Urbanisation, the primary purpose that all humans are living for. According to the UN, the current world population of 7.7 billion is expected to reach 8.5 billion by 2030, 9.7 billion in 2050 and 11.2 billion in 2100. Whereas the urban sprawl toward megacities and metropolitans is subjected to add another 2.5 billion people to urban areas by 2050. Back in 1900, 15% of the population were city residents while today more than 60% are living in megacities. A metropolitan (mega-city) is a large city with a population of more than 10 million people. Up to the present time, megacities have earned their level by ancient history and wealth. Since the old ages, Rome has been the largest city in the world, followed by Baghdad. Until reaching the era between 1800 and 1900, London has taken this position, till the early beginnings of the 2000s, when Tokyo has taken over this rank.
A metropolitan city includes higher chances in investment and employment, that’s why coupling with the urbanisation progression there was a gradual shift in residence from suburban and rural communities to these megacities. However, living in such cities ties multiple shortcomings as well, slums started to appear ringing the megacities to compromise the rural to urban migration, traffic congestion, pollution, and class segregation destroying the utopian mega-city image. According to research by Euromonitor, the world currently includes 33 megacities, with the subjection of new 6 megacities to be added to the list by 2030.
Should we intentionally build new cities?
The current existing megacities are suffering from excessive burden of overpopulation, energy consumption, infrastructure and resources. Cairo was built for 1 million residents while more than 20 million are living in there today. The result is an uncomforting city to live in that is overwhelming residents with double stress and effort to finish any task, no matter how small it is.
To encompass the degrading situation, governments started to plan for new megacities aside from the old one. The main purpose of establishing these cities was to rehabilitate the exiting loads from the old dilapidated cities; however, it turns at the end into a City Branding game.
Neom new Saudi Arabian city:
A 500$ billion budget megacity that is 33 times the size of New York City. With an area 20,230 square mile located in a golden location between Saudi, Egypt and Jordan. In October 2017 Saudi crown prince Mohamed bin Salman announced this project with plans to be 100% running on renewable energy. Neom is a central gear in Saudi Arabia’s 2030 vision to grow and will be the country input to play a leading role in global economic development.
Duqm new Oman city
On the route of “starting from scratch” cities, Oman started a big economic port city project in 2011; it’s about 480 km far from Muscat, the capital. The location of Duqm formulate the gateway to the Arabian Gulf region, almost fifth of the world’s oil flows this passage heading to distribution. The city is planned to follow a diverse attraction for interdisciplinary nations investment as Kuwait, Saudi, Japan, India and South Korea getting access to the Duqm port dry dock for commercial and military purposes.

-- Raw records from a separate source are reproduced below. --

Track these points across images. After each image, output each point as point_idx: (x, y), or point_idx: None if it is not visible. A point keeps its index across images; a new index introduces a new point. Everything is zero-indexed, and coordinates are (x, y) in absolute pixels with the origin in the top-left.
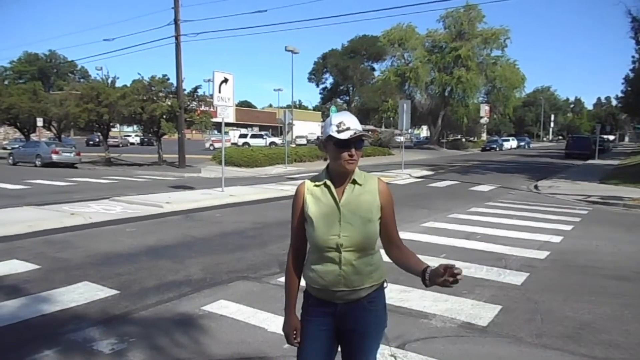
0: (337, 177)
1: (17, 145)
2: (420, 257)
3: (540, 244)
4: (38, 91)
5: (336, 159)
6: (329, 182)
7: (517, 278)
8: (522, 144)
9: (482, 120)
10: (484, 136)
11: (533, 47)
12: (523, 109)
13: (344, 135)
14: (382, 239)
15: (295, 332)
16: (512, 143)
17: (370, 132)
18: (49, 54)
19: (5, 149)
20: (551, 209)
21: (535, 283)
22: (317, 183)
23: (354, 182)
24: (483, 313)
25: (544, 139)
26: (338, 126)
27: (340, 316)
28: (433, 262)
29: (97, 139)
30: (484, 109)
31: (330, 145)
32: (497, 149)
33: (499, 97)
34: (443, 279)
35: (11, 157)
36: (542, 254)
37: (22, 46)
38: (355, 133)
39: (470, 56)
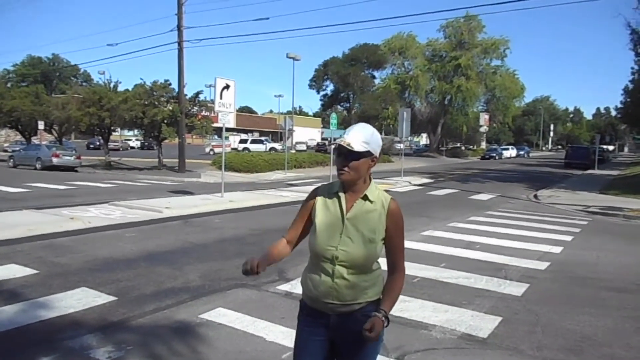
0: (347, 188)
1: (17, 148)
2: (420, 266)
3: (541, 254)
4: (40, 94)
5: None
6: (340, 193)
7: (517, 289)
8: (522, 152)
9: (482, 129)
10: (484, 145)
11: (533, 57)
12: (522, 118)
13: (333, 145)
14: (386, 259)
15: (250, 261)
16: (511, 152)
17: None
18: (52, 58)
19: (6, 151)
20: (551, 219)
21: (536, 294)
22: (330, 191)
23: (365, 197)
24: (483, 324)
25: (543, 148)
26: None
27: (333, 328)
28: (432, 271)
29: (98, 143)
30: (484, 118)
31: None
32: (497, 158)
33: (498, 106)
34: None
35: (12, 160)
36: (543, 265)
37: (25, 49)
38: (337, 141)
39: (470, 65)
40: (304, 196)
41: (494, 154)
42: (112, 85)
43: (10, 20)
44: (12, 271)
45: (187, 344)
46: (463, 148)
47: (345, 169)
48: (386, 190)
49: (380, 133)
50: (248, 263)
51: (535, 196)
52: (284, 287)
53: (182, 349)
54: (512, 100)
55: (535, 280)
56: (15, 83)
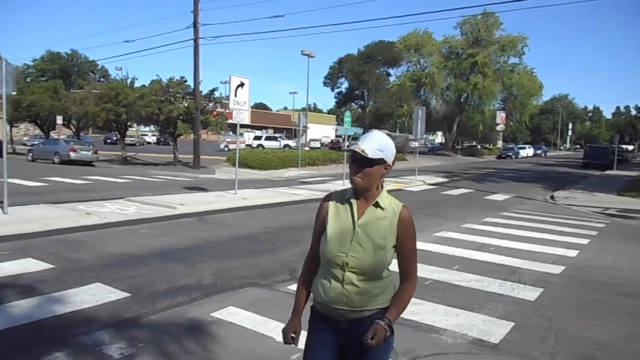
0: (359, 194)
1: (36, 142)
2: (432, 268)
3: (556, 258)
4: (59, 89)
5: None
6: (352, 199)
7: (531, 293)
8: (539, 152)
9: (498, 128)
10: (500, 143)
11: (551, 54)
12: (540, 117)
13: (348, 152)
14: (398, 267)
15: (294, 333)
16: (528, 151)
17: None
18: (71, 53)
19: (25, 145)
20: (567, 221)
21: (550, 299)
22: (342, 197)
23: (377, 204)
24: (495, 329)
25: (561, 147)
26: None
27: (343, 334)
28: (445, 274)
29: (115, 138)
30: (500, 116)
31: None
32: (513, 157)
33: (515, 105)
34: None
35: (30, 154)
36: (558, 269)
37: (45, 45)
38: (352, 148)
39: (487, 63)
40: (317, 194)
41: (511, 153)
42: (128, 81)
43: (30, 15)
44: (29, 265)
45: (198, 342)
46: (479, 147)
47: (359, 175)
48: (399, 190)
49: (395, 131)
50: (287, 337)
51: (552, 197)
52: (295, 287)
53: (193, 347)
54: (529, 98)
55: (549, 285)
56: (35, 78)
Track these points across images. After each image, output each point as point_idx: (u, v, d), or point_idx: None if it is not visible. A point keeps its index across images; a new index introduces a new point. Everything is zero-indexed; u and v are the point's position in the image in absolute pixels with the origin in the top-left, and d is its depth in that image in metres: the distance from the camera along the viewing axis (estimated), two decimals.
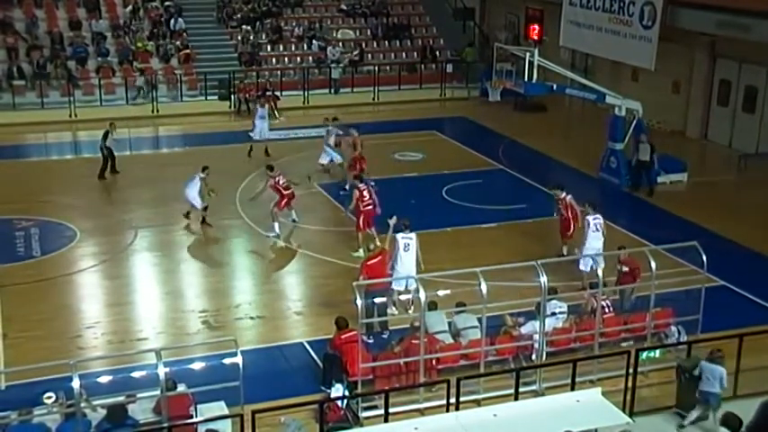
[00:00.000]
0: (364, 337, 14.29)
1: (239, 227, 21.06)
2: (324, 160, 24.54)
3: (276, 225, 20.16)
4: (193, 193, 20.64)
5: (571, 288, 16.43)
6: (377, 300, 15.05)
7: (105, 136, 24.53)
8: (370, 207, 18.99)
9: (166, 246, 20.09)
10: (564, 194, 18.65)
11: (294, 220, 20.86)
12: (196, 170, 20.91)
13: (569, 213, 18.47)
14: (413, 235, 16.25)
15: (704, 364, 12.62)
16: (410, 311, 15.81)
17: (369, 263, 15.75)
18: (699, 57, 28.47)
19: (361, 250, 18.88)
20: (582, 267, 16.80)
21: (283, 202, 20.27)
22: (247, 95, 32.06)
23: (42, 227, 20.69)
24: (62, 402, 12.01)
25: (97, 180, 24.33)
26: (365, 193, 18.98)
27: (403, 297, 13.14)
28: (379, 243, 17.28)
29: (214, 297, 17.45)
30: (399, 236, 16.16)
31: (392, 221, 16.44)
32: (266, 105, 27.50)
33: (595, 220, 17.42)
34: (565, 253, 18.70)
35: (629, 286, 15.60)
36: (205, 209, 20.77)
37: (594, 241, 17.21)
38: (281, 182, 20.33)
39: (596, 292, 14.59)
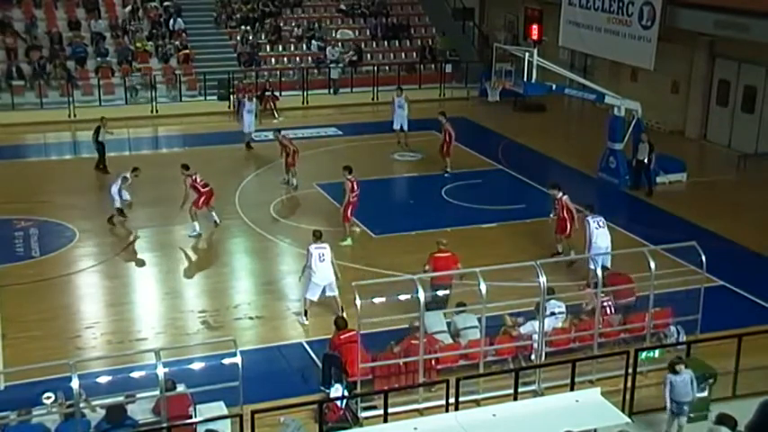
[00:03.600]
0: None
1: (239, 227, 21.07)
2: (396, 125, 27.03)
3: (196, 224, 20.36)
4: (115, 188, 20.77)
5: (571, 288, 16.43)
6: (440, 292, 15.15)
7: (97, 131, 24.84)
8: (357, 199, 19.81)
9: (166, 246, 20.10)
10: (561, 195, 18.73)
11: (216, 222, 20.86)
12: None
13: (565, 213, 18.55)
14: (326, 245, 16.34)
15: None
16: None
17: (437, 255, 16.00)
18: (698, 57, 28.47)
19: (349, 239, 19.62)
20: (592, 266, 16.81)
21: (201, 200, 20.43)
22: (247, 95, 32.05)
23: (41, 227, 20.69)
24: (61, 402, 12.01)
25: (95, 175, 24.49)
26: (355, 185, 19.67)
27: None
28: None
29: (213, 297, 17.45)
30: (313, 247, 16.17)
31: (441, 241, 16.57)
32: (254, 99, 28.06)
33: (597, 220, 17.50)
34: (560, 250, 18.84)
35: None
36: (120, 211, 20.85)
37: (601, 240, 17.31)
38: (198, 180, 20.48)
39: (596, 291, 14.60)
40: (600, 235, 17.36)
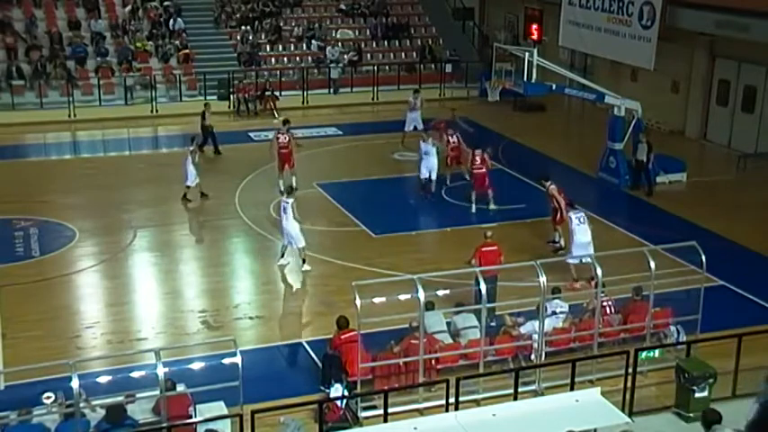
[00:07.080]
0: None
1: (239, 227, 21.06)
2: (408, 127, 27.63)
3: (280, 182, 22.37)
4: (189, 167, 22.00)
5: (569, 287, 16.44)
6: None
7: (203, 116, 26.34)
8: (455, 153, 23.21)
9: (166, 246, 20.09)
10: (548, 184, 19.12)
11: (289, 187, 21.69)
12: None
13: (554, 203, 18.93)
14: (290, 200, 18.18)
15: None
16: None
17: (483, 249, 16.25)
18: (698, 56, 28.47)
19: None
20: (570, 261, 17.07)
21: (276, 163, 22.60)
22: (246, 95, 32.11)
23: (41, 227, 20.68)
24: (61, 402, 12.00)
25: (95, 175, 24.50)
26: (452, 138, 23.33)
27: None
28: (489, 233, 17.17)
29: (213, 297, 17.45)
30: (283, 198, 18.52)
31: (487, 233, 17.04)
32: (429, 139, 23.28)
33: (577, 215, 17.61)
34: (556, 239, 19.19)
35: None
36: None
37: (581, 235, 17.44)
38: (280, 139, 22.59)
39: (596, 291, 14.60)
40: (580, 231, 17.44)
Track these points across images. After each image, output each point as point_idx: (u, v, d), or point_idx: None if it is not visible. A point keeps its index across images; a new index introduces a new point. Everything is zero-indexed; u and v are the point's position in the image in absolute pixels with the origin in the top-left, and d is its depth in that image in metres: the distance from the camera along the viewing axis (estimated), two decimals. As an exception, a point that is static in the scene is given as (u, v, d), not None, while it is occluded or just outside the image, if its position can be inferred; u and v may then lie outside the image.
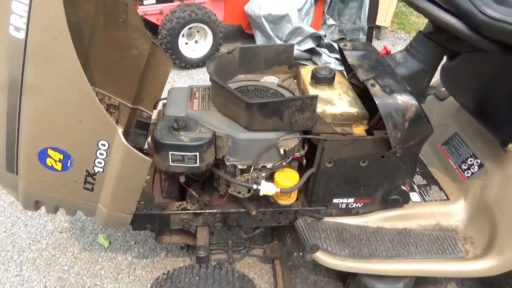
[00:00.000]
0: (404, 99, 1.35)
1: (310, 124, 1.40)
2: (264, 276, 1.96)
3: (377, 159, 1.49)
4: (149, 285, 1.89)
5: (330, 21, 4.46)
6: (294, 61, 1.73)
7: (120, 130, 1.17)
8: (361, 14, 4.37)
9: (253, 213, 1.59)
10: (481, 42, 1.25)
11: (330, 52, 3.99)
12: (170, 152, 1.35)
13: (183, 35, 3.63)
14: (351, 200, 1.62)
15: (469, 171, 1.73)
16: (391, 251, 1.56)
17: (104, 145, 1.19)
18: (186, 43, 3.74)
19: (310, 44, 3.99)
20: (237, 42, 4.47)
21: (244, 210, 1.61)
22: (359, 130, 1.47)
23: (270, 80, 1.73)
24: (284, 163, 1.47)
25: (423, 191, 1.77)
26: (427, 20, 1.42)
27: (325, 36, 4.08)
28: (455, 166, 1.80)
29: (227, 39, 4.37)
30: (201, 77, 3.75)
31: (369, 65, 1.51)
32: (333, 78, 1.54)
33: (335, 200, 1.62)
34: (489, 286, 1.81)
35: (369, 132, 1.47)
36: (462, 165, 1.77)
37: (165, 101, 1.68)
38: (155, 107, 1.80)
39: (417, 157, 1.53)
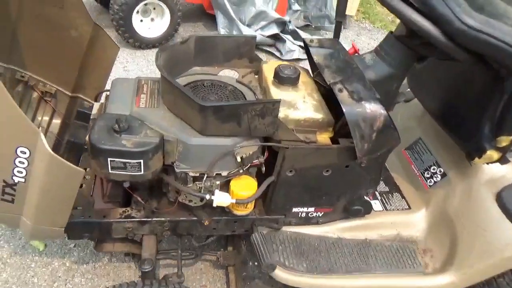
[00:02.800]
0: (373, 108, 1.24)
1: (271, 130, 1.26)
2: (217, 283, 1.84)
3: (341, 169, 1.39)
4: (89, 294, 1.72)
5: (296, 7, 4.30)
6: (256, 54, 1.58)
7: (43, 136, 0.96)
8: (327, 1, 4.27)
9: (206, 222, 1.45)
10: (455, 50, 1.16)
11: (295, 39, 3.84)
12: (109, 159, 1.16)
13: (137, 12, 3.33)
14: (311, 209, 1.52)
15: (431, 180, 1.67)
16: (350, 265, 1.49)
17: (25, 153, 0.99)
18: (141, 21, 3.44)
19: (274, 30, 3.82)
20: (198, 23, 4.22)
21: (196, 218, 1.47)
22: (324, 137, 1.35)
23: (229, 74, 1.56)
24: (241, 171, 1.33)
25: (385, 199, 1.70)
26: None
27: (289, 21, 3.92)
28: (418, 173, 1.74)
29: (187, 18, 4.10)
30: (157, 59, 3.48)
31: (337, 66, 1.38)
32: (297, 78, 1.40)
33: (294, 209, 1.51)
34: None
35: (334, 139, 1.36)
36: (425, 172, 1.71)
37: (108, 92, 1.48)
38: (96, 99, 1.59)
39: (382, 167, 1.45)
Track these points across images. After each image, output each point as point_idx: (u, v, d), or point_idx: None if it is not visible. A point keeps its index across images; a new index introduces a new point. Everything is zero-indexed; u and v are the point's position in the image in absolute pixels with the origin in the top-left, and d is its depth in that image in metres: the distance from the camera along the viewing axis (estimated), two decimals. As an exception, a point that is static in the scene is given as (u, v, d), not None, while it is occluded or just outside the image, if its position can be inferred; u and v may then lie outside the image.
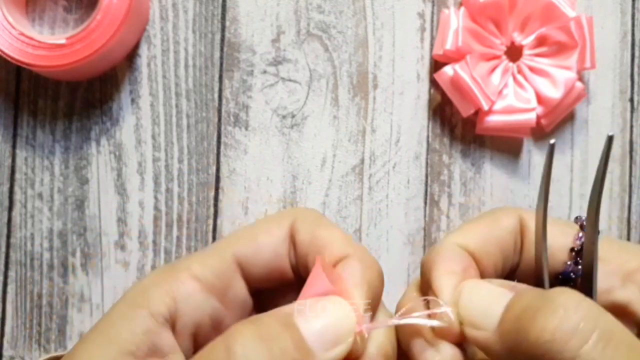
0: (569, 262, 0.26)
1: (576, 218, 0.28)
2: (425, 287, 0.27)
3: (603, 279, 0.26)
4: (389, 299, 0.57)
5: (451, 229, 0.57)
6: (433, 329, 0.25)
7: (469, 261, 0.26)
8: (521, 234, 0.27)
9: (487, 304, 0.23)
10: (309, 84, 0.58)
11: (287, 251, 0.27)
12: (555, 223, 0.28)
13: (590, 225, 0.26)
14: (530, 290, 0.24)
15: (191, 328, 0.24)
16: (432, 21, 0.58)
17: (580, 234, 0.27)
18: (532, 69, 0.56)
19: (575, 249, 0.26)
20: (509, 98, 0.56)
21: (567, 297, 0.22)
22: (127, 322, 0.23)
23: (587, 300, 0.22)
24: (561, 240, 0.27)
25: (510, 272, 0.28)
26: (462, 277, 0.25)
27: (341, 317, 0.24)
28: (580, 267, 0.26)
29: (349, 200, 0.57)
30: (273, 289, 0.27)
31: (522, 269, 0.28)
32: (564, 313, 0.21)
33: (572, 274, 0.26)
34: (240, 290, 0.26)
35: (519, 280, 0.28)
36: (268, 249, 0.26)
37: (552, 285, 0.26)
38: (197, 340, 0.25)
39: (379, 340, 0.26)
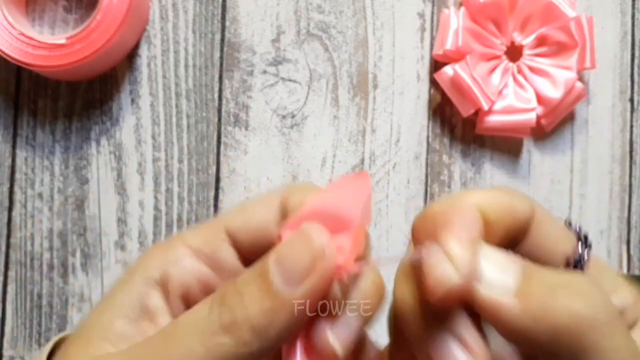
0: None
1: (567, 222, 0.27)
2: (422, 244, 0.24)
3: None
4: (390, 299, 0.57)
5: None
6: (430, 284, 0.22)
7: (481, 230, 0.24)
8: (529, 224, 0.26)
9: (504, 268, 0.22)
10: (309, 84, 0.58)
11: (277, 220, 0.26)
12: (558, 227, 0.26)
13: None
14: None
15: (180, 290, 0.26)
16: (432, 21, 0.58)
17: (580, 247, 0.26)
18: (532, 69, 0.56)
19: (570, 262, 0.25)
20: (509, 98, 0.56)
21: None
22: (124, 287, 0.25)
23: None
24: (559, 247, 0.26)
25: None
26: (476, 247, 0.23)
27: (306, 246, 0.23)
28: None
29: (349, 200, 0.57)
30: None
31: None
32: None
33: None
34: (229, 257, 0.26)
35: None
36: (256, 218, 0.26)
37: None
38: (187, 304, 0.26)
39: (366, 285, 0.25)
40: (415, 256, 0.23)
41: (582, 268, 0.25)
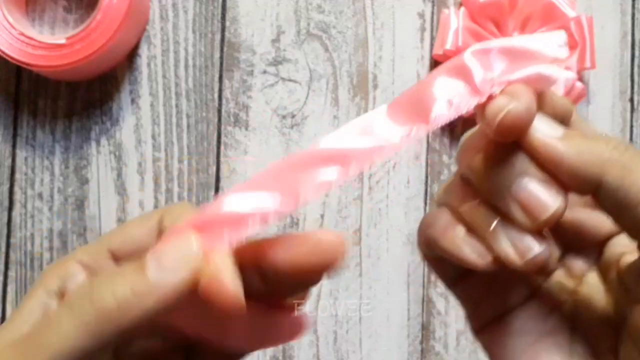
0: None
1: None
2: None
3: None
4: (390, 299, 0.57)
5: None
6: (490, 112, 0.28)
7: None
8: None
9: (553, 125, 0.29)
10: (309, 84, 0.58)
11: (153, 238, 0.30)
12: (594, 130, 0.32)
13: None
14: None
15: None
16: (432, 21, 0.58)
17: None
18: (532, 69, 0.56)
19: None
20: (509, 98, 0.56)
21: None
22: (29, 301, 0.29)
23: None
24: None
25: None
26: None
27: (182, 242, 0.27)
28: None
29: (349, 200, 0.57)
30: None
31: None
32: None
33: None
34: (110, 268, 0.31)
35: None
36: (136, 238, 0.30)
37: None
38: None
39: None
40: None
41: None
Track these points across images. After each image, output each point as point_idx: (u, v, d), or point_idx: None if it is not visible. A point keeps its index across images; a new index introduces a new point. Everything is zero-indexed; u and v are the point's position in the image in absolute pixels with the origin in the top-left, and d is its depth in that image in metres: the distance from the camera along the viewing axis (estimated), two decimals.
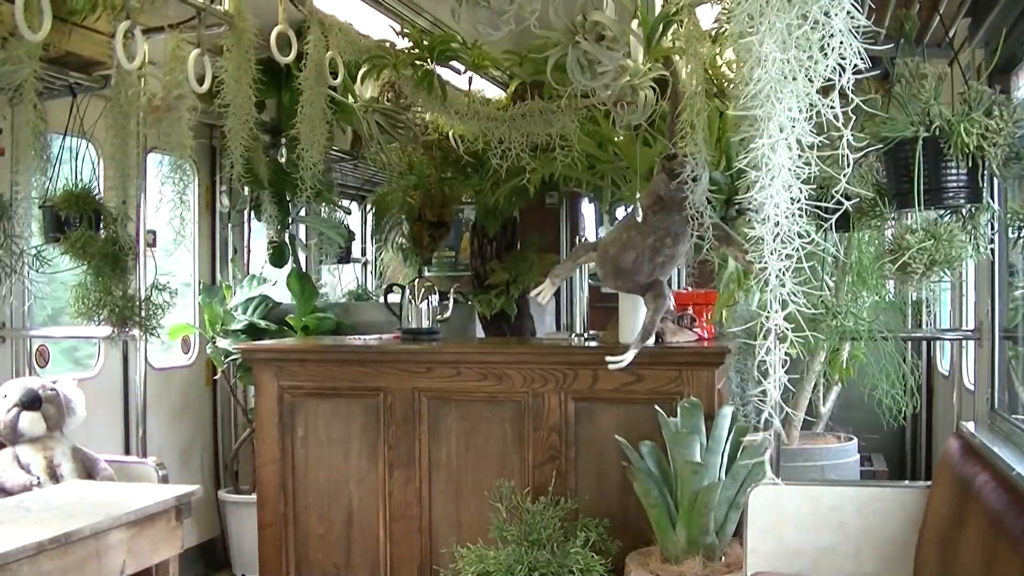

Cairo administrative new Capital
The new administrative capital is located 35 kilometres east Cairo, with a total area of 170 acres (almost as big as Singapore) targeting population of 6.5 million resident and offering more than 2 million employment chances. It is planned to be a smart city including (smart traffic – smart utilities – smart energy management and smart buildings). The city will consist of 21 residential districts and 25 dedicated districts, 90 square kilometre solar energy farms, and a major theme park 4 times the size of Disneyland. The city will include the main governmental ministries and is planned to relocate 40 – 50 thousand employees to the new govern headquarters there in the first three years.
The three dots are loading on the world map of countries waiting for the newly emerging cities to rise. The Dubai style city becomes an international dream and represents the golden chance for investment. Building new cities is the logical response to the urbanisation demand and population progression. While the idea of starting from scratch on a new blank canvas is sparkling the questions is, is it working the way it was planned for?
Future new emerging cities – Start to end deviation
When the main aim for building new cities was the urban sprawl managing, trying to give new housing options and new employment chances to minimise the saddle on the old cities, it didn’t turn out to this goal at the end. Most of the newly built cities are neither for the poor nor the middle-class residents. When planning for a new city, all the luxurious opportunities start to shine as building new luxury housing, parks, recreational facilities is easier at this step. And this consequently made the housing options in these cities much higher than expected and targeted. So, instead of offering opportunities that would help the needy class, new cities widened the difference between social fabrics. The initial goal is to build for the coming rising generations, not for the already who had built their empires.